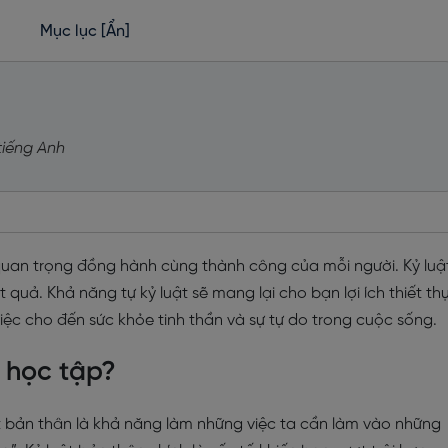
Mục lục
[Ẩn]
 tiếng Anh
à quan trọng đồng hành cùng thành công của mỗi người. Kỷ luậ
 quả. Khả năng tự kỷ luật sẽ mang lại cho bạn lợi ích thiết th
việc cho đến sức khỏe tinh thần và sự tự do trong cuộc sống.
g học tập?
ật bản thân là khả năng làm những việc ta cần làm vào những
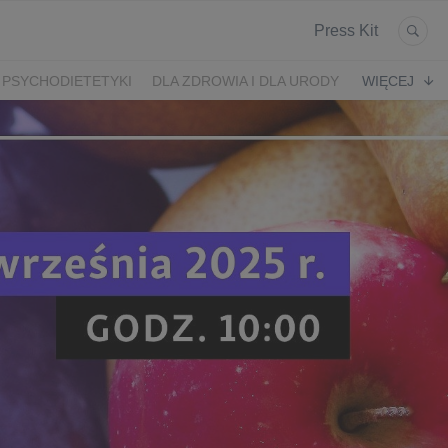
Press Kit
 PSYCHODIETETYKI
DLA ZDROWIA I DLA URODY
WIĘCEJ
K
ARONIA
JEŻYNY
PORZECZKI
MALINA
LODY RZEMIEŚLNICZE
 2024
SZCZYT IBO 2023 🫐
WYBORY 2023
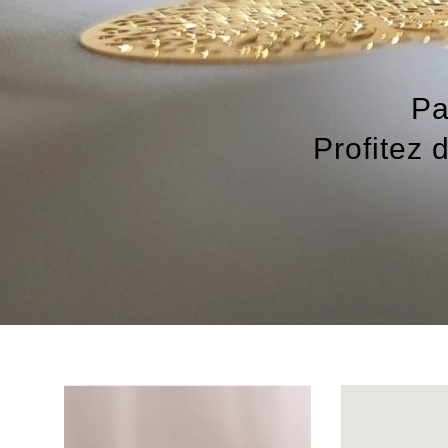
Pa
Profitez 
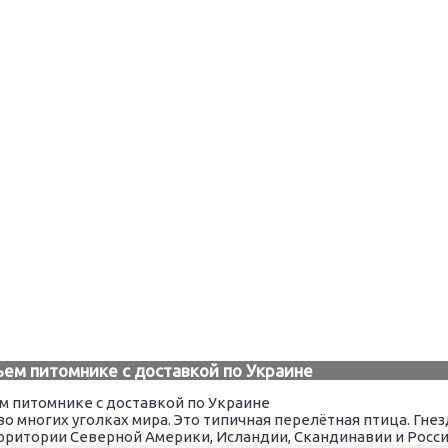
ьем питомнике с доставкой по Украине
о многих уголках мира. Это типичная перелётная птица. Гн
рритории Северной Америки, Исландии, Скандинавии и Росси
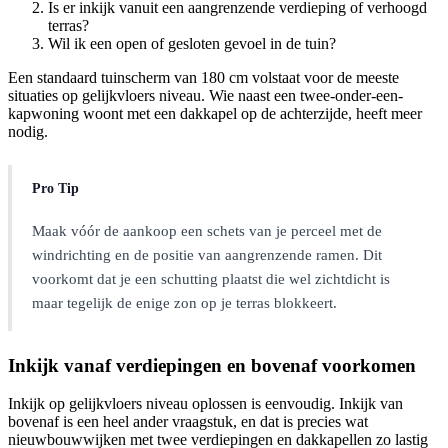
Is er inkijk vanuit een aangrenzende verdieping of verhoogd
terras?
Wil ik een open of gesloten gevoel in de tuin?
Een standaard tuinscherm van 180 cm volstaat voor de meeste
situaties op gelijkvloers niveau. Wie naast een twee-onder-een-
kapwoning woont met een dakkapel op de achterzijde, heeft meer
nodig.
Pro Tip
Maak vóór de aankoop een schets van je perceel met de
windrichting en de positie van aangrenzende ramen. Dit
voorkomt dat je een schutting plaatst die wel zichtdicht is
maar tegelijk de enige zon op je terras blokkeert.
Inkijk vanaf verdiepingen en bovenaf voorkomen
Inkijk op gelijkvloers niveau oplossen is eenvoudig. Inkijk van
bovenaf is een heel ander vraagstuk, en dat is precies wat
nieuwbouwwijken met twee verdiepingen en dakkapellen zo lastig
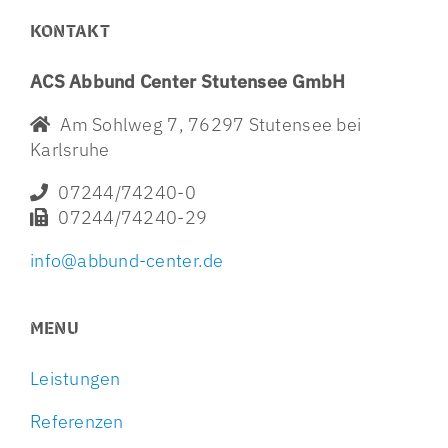
KONTAKT
ACS Abbund Center Stutensee GmbH
Am Sohlweg 7, 76297 Stutensee bei
Karlsruhe
07244/74240-0
07244/74240-29
info@abbund-center.de
MENU
Leistungen
Referenzen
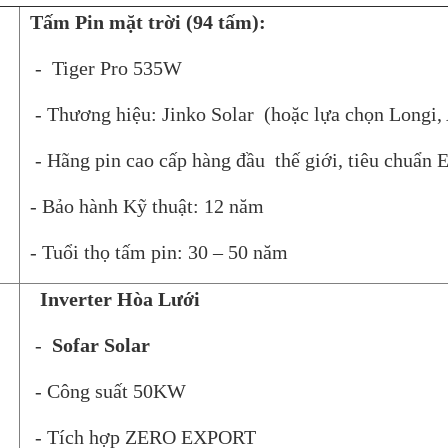
Tấm Pin mặt trời (94 tấm):
-
Tiger Pro 535W
- Thương hiệu:
Jinko Solar
(hoặc lựa chọn
Longi,
- Hãng pin cao cấp hàng đầu thế giới, tiêu chuẩn 
- Bảo hành Kỹ thuật: 12 năm
- Tuổi thọ tấm pin: 30 – 50 năm
Inverter Hòa Lưới
-
Sofar Solar
- Công suất 50KW
- Tích hợp ZERO EXPORT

**Task to complete:** Give the data again exactly, image-free.

**Response box:**
Mục lục
[Ẩn]
 tiếng Anh
à quan trọng đồng hành cùng thành công của mỗi người. Kỷ luậ
 quả. Khả năng tự kỷ luật sẽ mang lại cho bạn lợi ích thiết th
việc cho đến sức khỏe tinh thần và sự tự do trong cuộc sống.
g học tập?
ật bản thân là khả năng làm những việc ta cần làm vào những
Press Kit
 PSYCHODIETETYKI
DLA ZDROWIA I DLA URODY
WIĘCEJ
K
ARONIA
JEŻYNY
PORZECZKI
MALINA
LODY RZEMIEŚLNICZE
 2024
SZCZYT IBO 2023 🫐
WYBORY 2023
Pa
Profitez 
ьем питомнике с доставкой по Украине
о многих уголках мира. Это типичная перелётная птица. Гн
рритории Северной Америки, Исландии, Скандинавии и Росси
Is er inkijk vanuit een aangrenzende verdieping of verhoogd
terras?
Wil ik een open of gesloten gevoel in de tuin?
Een standaard tuinscherm van 180 cm volstaat voor de meeste
situaties op gelijkvloers niveau. Wie naast een twee-onder-een-
kapwoning woont met een dakkapel op de achterzijde, heeft meer
nodig.
Pro Tip
Maak vóór de aankoop een schets van je perceel met de
windrichting en de positie van aangrenzende ramen. Dit
voorkomt dat je een schutting plaatst die wel zichtdicht is
maar tegelijk de enige zon op je terras blokkeert.
Inkijk vanaf verdiepingen en bovenaf voorkomen
Inkijk op gelijkvloers niveau oplossen is eenvoudig. Inkijk van
bovenaf is een heel ander vraagstuk, en dat is precies wat
nieuwbouwwijken met twee verdiepingen en dakkapellen zo lastig
KONTAKT
ACS Abbund Center Stutensee GmbH
Am Sohlweg 7, 76297 Stutensee bei
Karlsruhe
07244/74240-0
07244/74240-29
info@abbund-center.de
MENU
Leistungen
Referenzen
Tấm Pin mặt trời (94 tấm):
-
Tiger Pro 535W
- Thương hiệu:
Jinko Solar
(hoặc lựa chọn
Longi,
- Hãng pin cao cấp hàng đầu thế giới, tiêu chuẩn 
- Bảo hành Kỹ thuật: 12 năm
- Tuổi thọ tấm pin: 30 – 50 năm
Inverter Hòa Lưới
-
Sofar Solar
- Công suất 50KW
- Tích hợp ZERO EXPORT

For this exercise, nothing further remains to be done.